Se ajustó las correas de cuero de sus prótesis, y fue a abrir sin más preámbulos.

Dos hombres vestidos como civiles, pero que tanto su porte como su pelo cortado a cepillo los delataban como algo muy distinto, estaban esperando frente a la puerta de su apartamento. Había estado esperando esta visita durante cada minuto de las últimas semanas. Casi era un alivio pensar que ya no podría controlar lo que sucediese a continuación.

Ambos llevaban un impermeable gris con botones de cuero. Sus rostros también tenían una tonalidad dura y gris, con marcados surcos.

Un coche aguardaba en el aparcamiento, un viejo modelo de combustión interna a base de alcohol, conducido por otro hombre que no le prestó la menor atención.

Toda la bóveda celeste vibraba bajo la luz de los diez millones de soles de Akasa-puspa.

Una bolsa de papel, repleta de algún polvo luminoso, dejada caer desde gran altura, estallando y esparciendo su resplandeciente contenido, hubiera conseguido un efecto similar. Martyaloka acudió a su memoria. Recordó las farolas de diseño barroco. En algunas épocas del año Martyaloka gozaba de noches oscuras. Noches sólo iluminadas por la tenue luz de la lejana Galaxia. Pero en Vaikunthaloka, y en casi todos los planetas de aquel cúmulo globular, la noche era un fenómeno desconocido, y cuando el sol se ocultaba, las estrellas seguían iluminando el cielo con casi igual intensidad.

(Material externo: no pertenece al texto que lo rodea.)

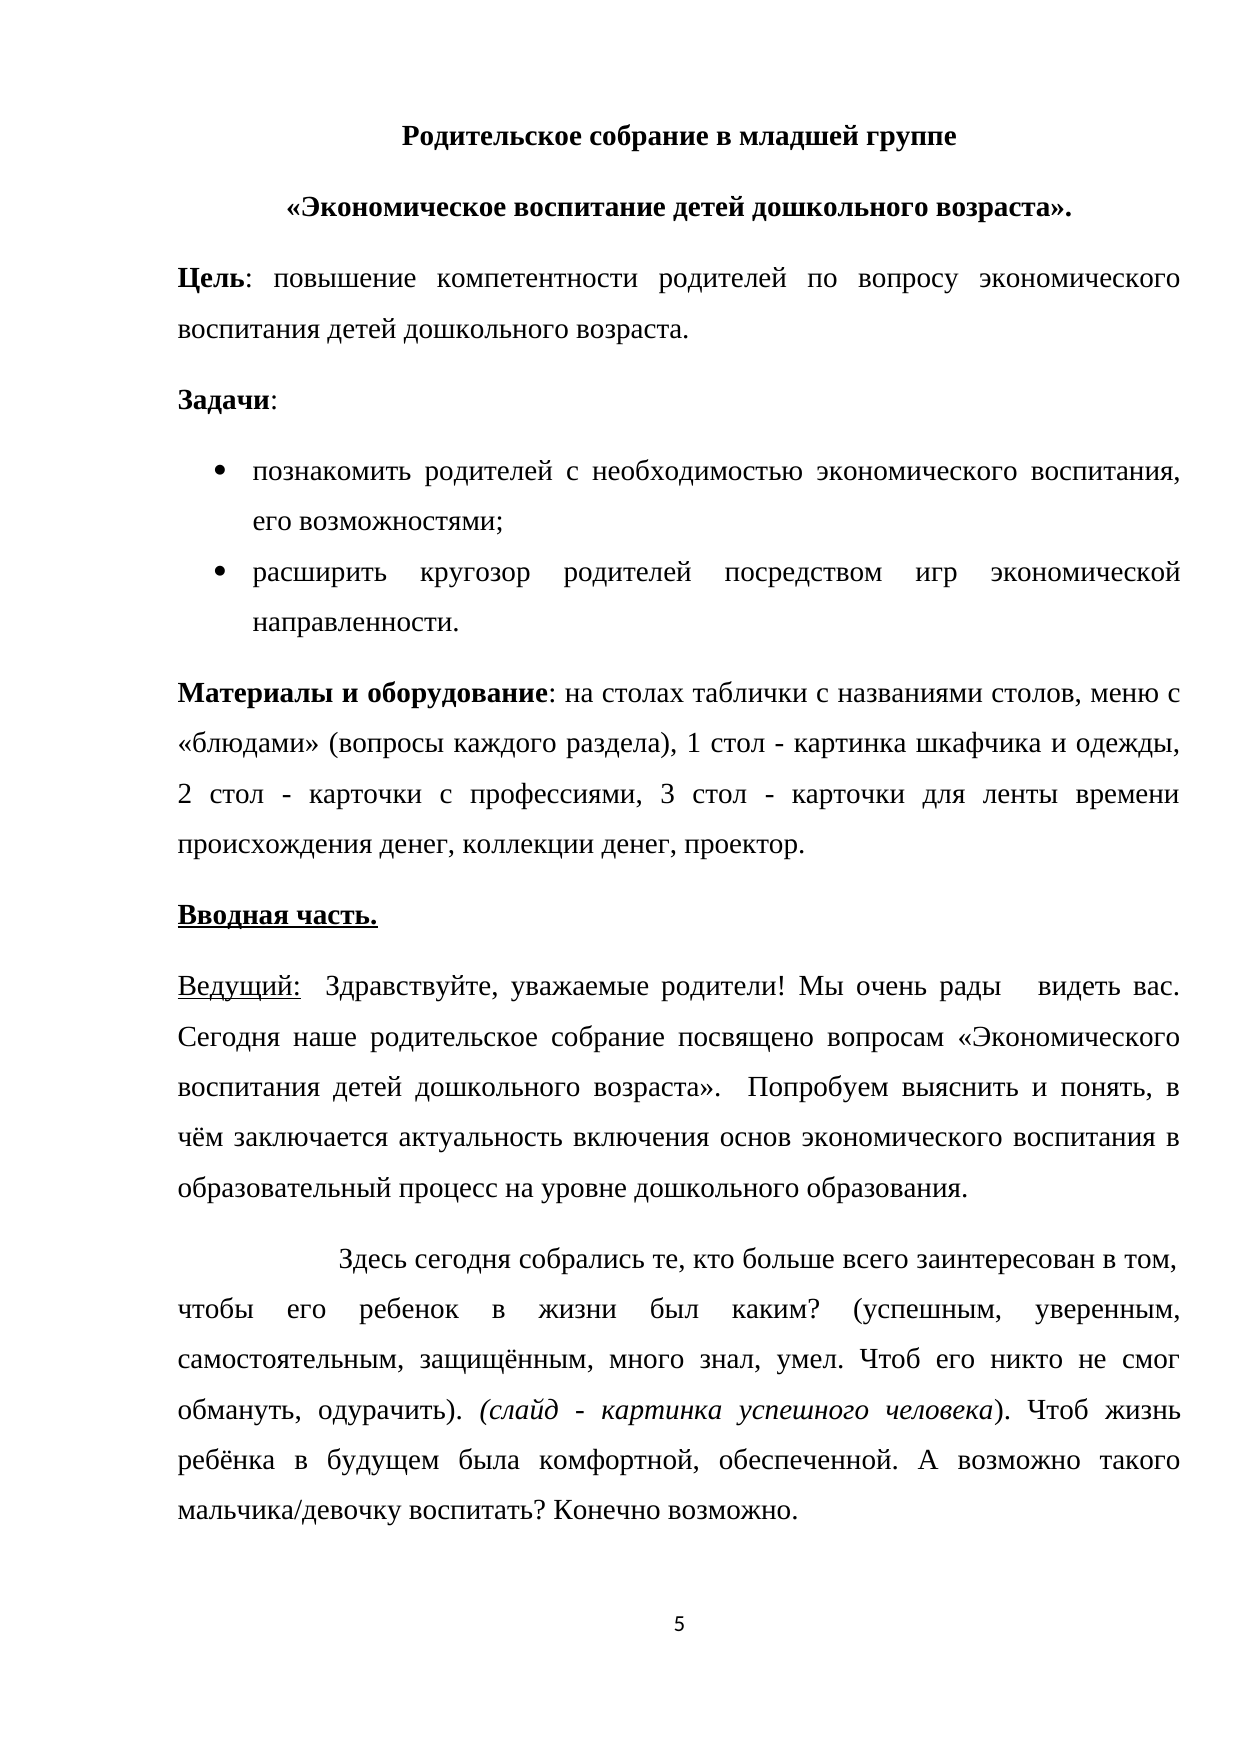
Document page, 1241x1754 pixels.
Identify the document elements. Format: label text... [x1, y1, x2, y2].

text Здесь сегодня собрались те, кто больше всего заинтересован в том, чтобы его ребенок в жизни был каким? (успешным, уверенным, самостоятельным, защищённым, много знал, умел. Чтоб его никто не смог обмануть, одурачить). (слайд - картинка успешного человека). Чтоб жизнь ребёнка в будущем была комфортной, обеспеченной. А возможно такого мальчика/девочку воспитать? Конечно возможно. [177, 1241, 1181, 1526]
text Ведущий: Здравствуйте, уважаемые родители! Мы очень рады видеть вас. Сегодня наше родительское собрание посвящено вопросам «Экономического воспитания детей дошкольного возраста». Попробуем выяснить и понять, в чём заключается актуальность включения основ экономического воспитания в образовательный процесс на уровне дошкольного образования. [177, 968, 1181, 1203]
text Цель: повышение компетентности родителей по вопросу экономического воспитания детей дошкольного возраста. [177, 260, 1181, 344]
text Вводная часть. [177, 897, 1181, 931]
list расширить кругозор родителей посредством игр экономической направленности. [215, 554, 1181, 638]
text Родительское собрание в младшей группе [177, 118, 1181, 152]
list познакомить родителей с необходимостью экономического воспитания, его возможностями; [215, 453, 1181, 537]
text Задачи: [177, 382, 1181, 415]
text «Экономическое воспитание детей дошкольного возраста». [177, 189, 1181, 223]
text Материалы и оборудование: на столах таблички с названиями столов, меню с «блюдами» (вопросы каждого раздела), 1 стол - картинка шкафчика и одежды, 2 стол - карточки с профессиями, 3 стол - карточки для ленты времени происхождения денег, коллекции денег, проектор. [177, 675, 1181, 860]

El automóvil siguió su camino bajo aquella cúpula llameante. A Jonás le pareció que viajaban hacia el noroeste, hacia la base de la babel. Exactamente lo que él había esperado.

Pronto dejaron atrás las afueras y se detuvieron frente a una colonia de barracones militares que bordeaban la Fortaleza Basal.

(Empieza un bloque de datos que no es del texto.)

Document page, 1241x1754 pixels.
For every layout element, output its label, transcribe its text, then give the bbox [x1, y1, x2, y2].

El campamento de la Utsarpini cubría lo que antaño había sido un compacto grupo de altos edificios de oficinas y alcanzaba al otro lado un pequeño y agradable parque. Los edificios de oficinas habían desaparecido; lo único que quedaba de ellos eran varias pilas montañosas de cascotes limpiamente colocadas en la calle que corría por detrás del campamento.

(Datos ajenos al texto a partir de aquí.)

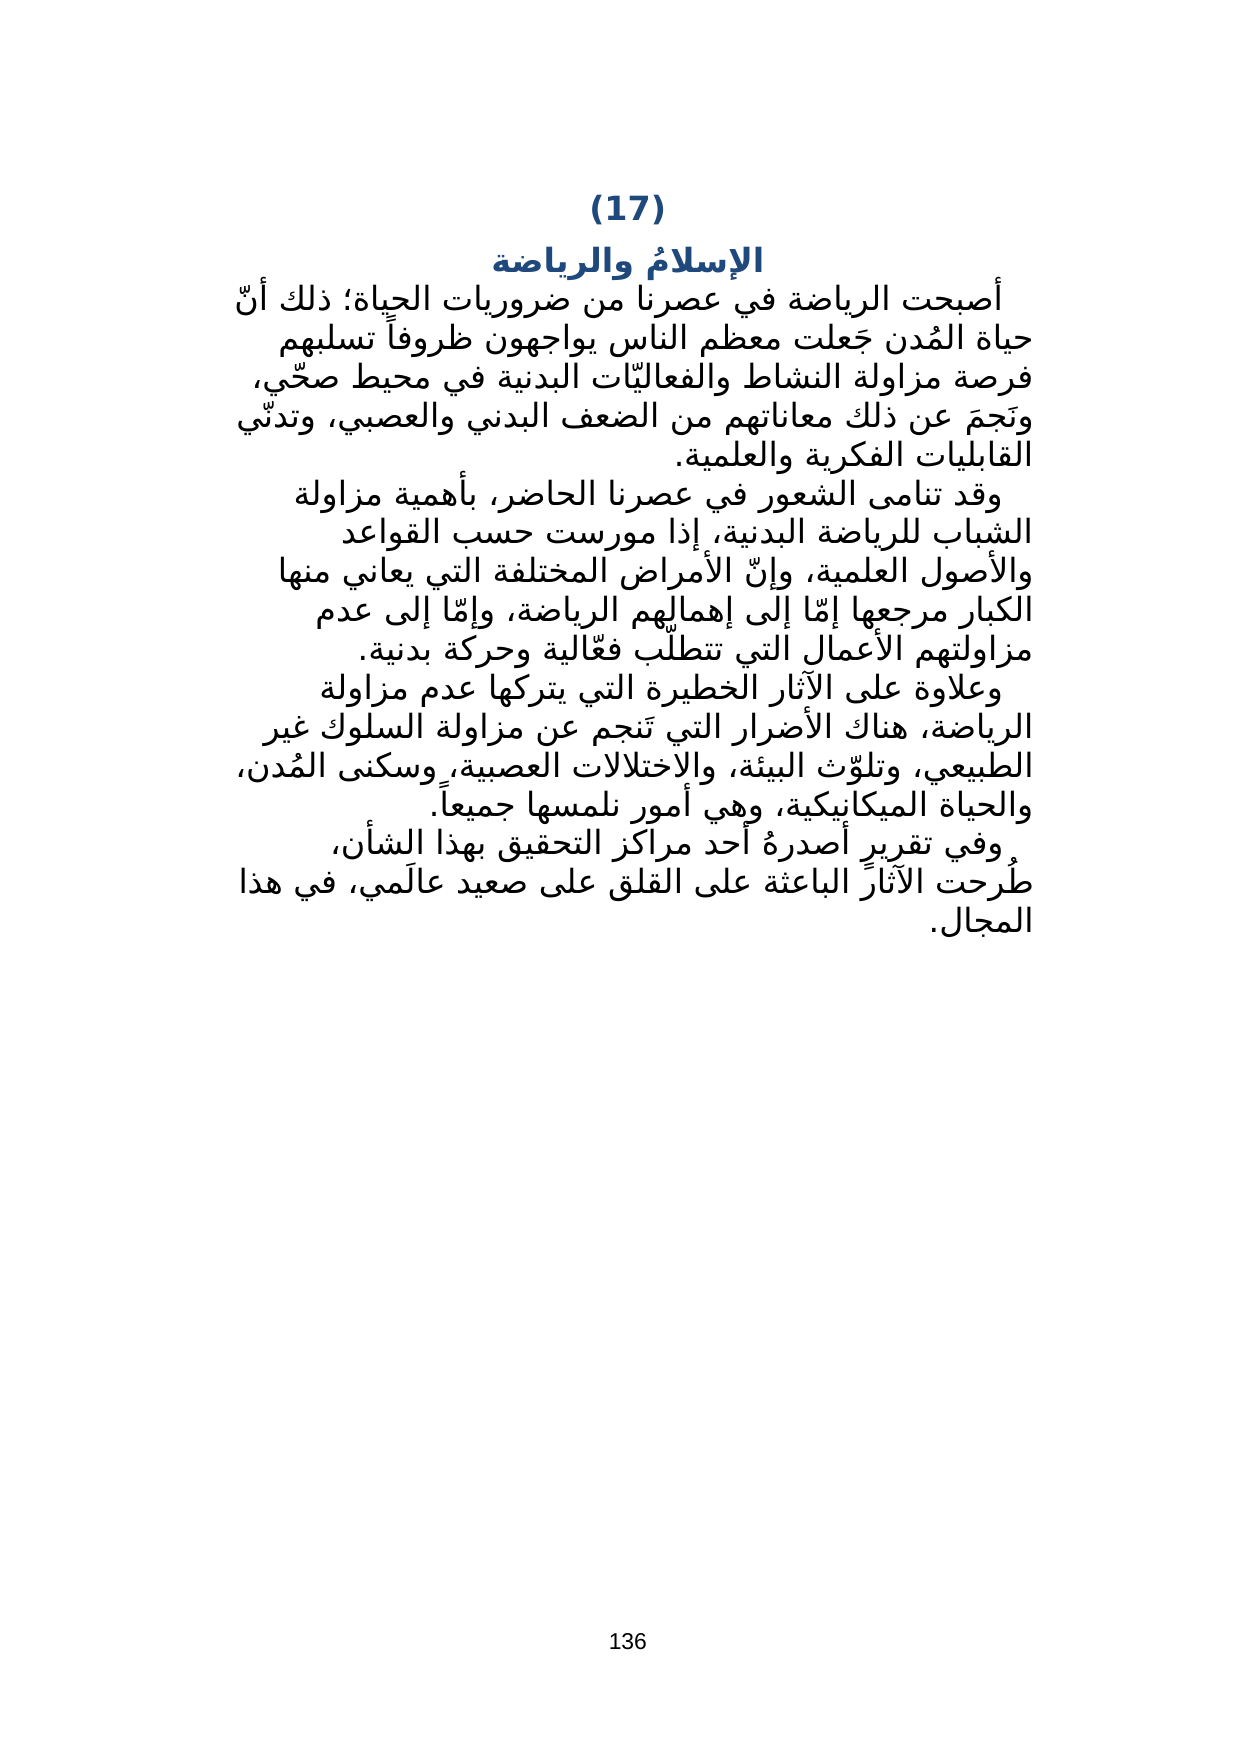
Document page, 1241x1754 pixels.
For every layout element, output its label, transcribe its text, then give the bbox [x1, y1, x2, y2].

text أصبحت الرياضة في عصرنا من ضروريات الحياة؛ ذلك أنّ حياة المُدن جَعلت معظم الناس يواجهون ظروفاً تسلبهم فرصة مزاولة النشاط والفعاليّات البدنية في محيط صحّي، ونَجمَ عن ذلك معاناتهم من الضعف البدني والعصبي، وتدنّي القابليات الفكرية والعلمية. [222, 280, 1033, 474]
text وفي تقريرٍ أصدرهُ أحد مراكز التحقيق بهذا الشأن، طُرحت الآثار الباعثة على القلق على صعيد عالَمي، في هذا المجال. [222, 824, 1033, 940]
text وعلاوة على الآثار الخطيرة التي يتركها عدم مزاولة الرياضة، هناك الأضرار التي تَنجم عن مزاولة السلوك غير الطبيعي، وتلوّث البيئة، والاختلالات العصبية، وسكنى المُدن، والحياة الميكانيكية، وهي أمور نلمسها جميعاً. [222, 668, 1033, 824]
text وقد تنامى الشعور في عصرنا الحاضر، بأهمية مزاولة الشباب للرياضة البدنية، إذا مورست حسب القواعد والأصول العلمية، وإنّ الأمراض المختلفة التي يعاني منها الكبار مرجعها إمّا إلى إهمالهم الرياضة، وإمّا إلى عدم مزاولتهم الأعمال التي تتطلّب فعّالية وحركة بدنية. [222, 474, 1033, 668]
subtitle (17) [222, 190, 1033, 228]
subtitle الإسلامُ والرياضة [222, 241, 1033, 280]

El espacio aclarado había sido dispuesto de una forma ordenada, y fácilmente defendible, lo que demostraba el adiestramiento militar de los nuevos ocupantes. Uno de los extremos había sido allanado y nivelado, y ahora tenía instalado un parque móvil, que contenía varios enormes ingenios para remover tierras, tres carros de combate ligeros, quince camiones para tropas, un par de autogiros de carga y una pequeña avioneta de observación. El número de vehículos presentes nunca era el mismo por mucho tiempo; fluctuaba constantemente conforme pequeños pero fuertemente armados convoyes llegaban y partían con un horario irregular.

El propio automóvil que conducía a Jonás aparcó en una zona, reservada para él, entre el resto de los vehículos militares.

Fue rápidamente conducido a una celda, sin apenas tener tiempo de ver nada más.